Bill Moyers: When study after study has exposed the myth that this is a land of opportunity, how does the myth keep getting perpetuated?

Richard Wolff: Well, my wife is a psychotherapist. And so I ask her that question often. And here’s what she says to me. Often, people cling all the harder to an idea precisely because the reality is so different and becoming more different. In other words, I would answer the myth of equal opportunity is more attractive, more beautiful, more something people want to hold on, the more they know it’s slipping away.

Especially those who see success as confirmation of personal virtue, caste-ing them higher in status than the nameless, faceless, numberless cheats and slackers among the unwashed Irresponsibles.


  1. Andrew Dahm says:

    Great article, Tom, and the use of the word “caste” in the last para is certainly apropos of the Republican Party’s efforts to foreclose opportunity for many citizens of our country.

    Speaking of caste, if we are to put an end to social mobility and freeze socioeconomic class in amber, this would be a bad time to do it. One can make a strong argument that America’s wealth is concentrated in some pretty unremarkable hands right now.

    First, let’s look at Germany’s wealthiest of the wealthy.

    You’ve got Karl Albrecht, who built the Aldi and Trader Joe’s grocery chains. His companies employ tens of thousands of people. He was born in Essen; his Dad worked as a miner. He pays a marginal income tax rate of over 40% to a government that collects about 30% of GDP, but hasn’t started an anti-government television station. I believe he’s into orchids.

    You’ve got Hasso Plattner, who started the software firm SAP. He spends a lot of his time and money helping education – he’s funding a foundation with about $65 million of his own money. SAP employs over 55,000 people.

    There are other rich Germans, with their hands in trucking, building cars, advertising, stuff like that. The top ten net-worth individuals in Germany employ hundreds of thousands of people.

    In terms of class and caste, our wealthy are, by comparison, borderline untouchable.

    There’s Bill Gates and Larry Ellison, Microsoft and Oracle, respectively. Two technological innovators who’ve created a lot of jobs.

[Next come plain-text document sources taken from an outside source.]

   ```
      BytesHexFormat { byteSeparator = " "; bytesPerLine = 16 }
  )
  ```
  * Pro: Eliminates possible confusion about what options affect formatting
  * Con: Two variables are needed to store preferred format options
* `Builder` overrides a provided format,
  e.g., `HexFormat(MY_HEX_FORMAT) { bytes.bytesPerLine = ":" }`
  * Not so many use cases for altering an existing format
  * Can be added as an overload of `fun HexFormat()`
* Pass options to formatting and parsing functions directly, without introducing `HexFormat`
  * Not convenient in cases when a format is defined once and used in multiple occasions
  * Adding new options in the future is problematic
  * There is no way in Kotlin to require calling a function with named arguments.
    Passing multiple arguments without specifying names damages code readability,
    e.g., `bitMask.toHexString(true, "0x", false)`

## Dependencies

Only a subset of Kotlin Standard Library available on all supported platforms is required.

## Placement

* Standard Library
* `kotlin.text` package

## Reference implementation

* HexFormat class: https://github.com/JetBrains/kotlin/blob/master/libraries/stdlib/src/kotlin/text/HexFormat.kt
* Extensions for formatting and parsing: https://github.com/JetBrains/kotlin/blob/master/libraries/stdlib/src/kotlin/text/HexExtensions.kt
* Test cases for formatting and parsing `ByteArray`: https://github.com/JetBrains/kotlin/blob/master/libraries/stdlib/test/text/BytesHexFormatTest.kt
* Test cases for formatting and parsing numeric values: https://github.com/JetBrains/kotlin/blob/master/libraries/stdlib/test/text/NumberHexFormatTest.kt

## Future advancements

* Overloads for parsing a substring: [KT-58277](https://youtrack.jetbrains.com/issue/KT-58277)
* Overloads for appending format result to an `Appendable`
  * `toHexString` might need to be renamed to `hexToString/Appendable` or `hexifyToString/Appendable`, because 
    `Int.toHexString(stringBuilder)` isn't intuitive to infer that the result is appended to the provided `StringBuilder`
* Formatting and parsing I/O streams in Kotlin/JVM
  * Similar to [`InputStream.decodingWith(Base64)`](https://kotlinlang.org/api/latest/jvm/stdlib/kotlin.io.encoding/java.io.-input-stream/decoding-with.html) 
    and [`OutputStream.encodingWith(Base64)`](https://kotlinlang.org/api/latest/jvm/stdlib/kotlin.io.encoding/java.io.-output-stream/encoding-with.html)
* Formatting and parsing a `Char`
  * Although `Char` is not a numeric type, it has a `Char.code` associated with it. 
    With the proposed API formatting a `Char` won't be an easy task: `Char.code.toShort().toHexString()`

And, of course, Mr. Gates has been a generous philanthropist, funding projects in Asheville that have made a real difference.

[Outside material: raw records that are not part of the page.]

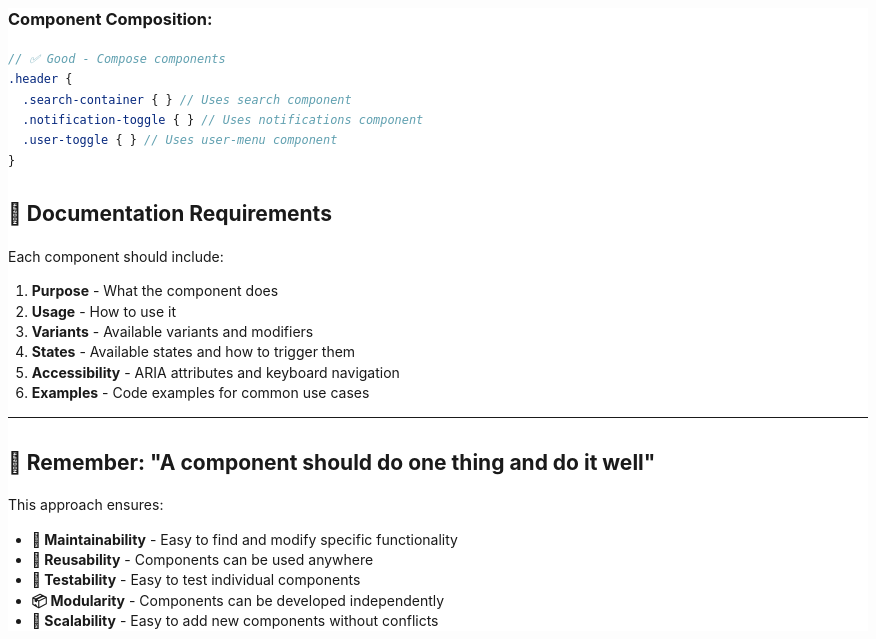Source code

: ### **Component Composition:**
```scss
// ✅ Good - Compose components
.header {
  .search-container { } // Uses search component
  .notification-toggle { } // Uses notifications component
  .user-toggle { } // Uses user-menu component
}
```

## 📖 **Documentation Requirements**

Each component should include:
1. **Purpose** - What the component does
2. **Usage** - How to use it
3. **Variants** - Available variants and modifiers
4. **States** - Available states and how to trigger them
5. **Accessibility** - ARIA attributes and keyboard navigation
6. **Examples** - Code examples for common use cases

---

## 🎯 **Remember: "A component should do one thing and do it well"**

This approach ensures:
- **🔧 Maintainability** - Easy to find and modify specific functionality
- **🔄 Reusability** - Components can be used anywhere
- **🧪 Testability** - Easy to test individual components
- **📦 Modularity** - Components can be developed independently
- **🚀 Scalability** - Easy to add new components without conflicts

    And there’s Warren Buffett, a great guy I’m sure, but not a job creator in the strict sense.

    But these three are outliers, atypical of a top-ten that’s long on inherited wealth and short on any sense of the duty that comes with such good fortune.

    You’ve got the Koch brothers, whose Daddy bought them a petrochemical empire. They’re very active politically, and seem to have no sense of shame when it comes to lying, character assassination, and other means-to-ends that always comport with their own selfish interests.

    You’ve got members of the Walton family, inheritors of the Wal-Mart fortune, which pile of cash exists in part due to such federal subsidies as Medicaid and food stamps. Wal-Mart’s pay and benefits are so low that every job at their stores is effectively underwritten by the federal government. One would hope to see some class from the Walton family when it comes to defending AFDC, WIC, public schools, etc., but the silence is deafening.

    If we’re going to put an end to social mobility in this country, I say we call a misdeal and start over, in hopes we get a better set of high cards than we’re stuck with right now.

    We do, in fact, have an underclass in this country. It happens to be running things.

  2. Ascend of Asheville says:

    “Twelve voices were shouting in anger, and they were all alike. No question, now, what had happened to the faces of the pigs. The creatures outside looked from pig to man, and from man to pig, and from pig to man again; but already it was impossible to say which was which.”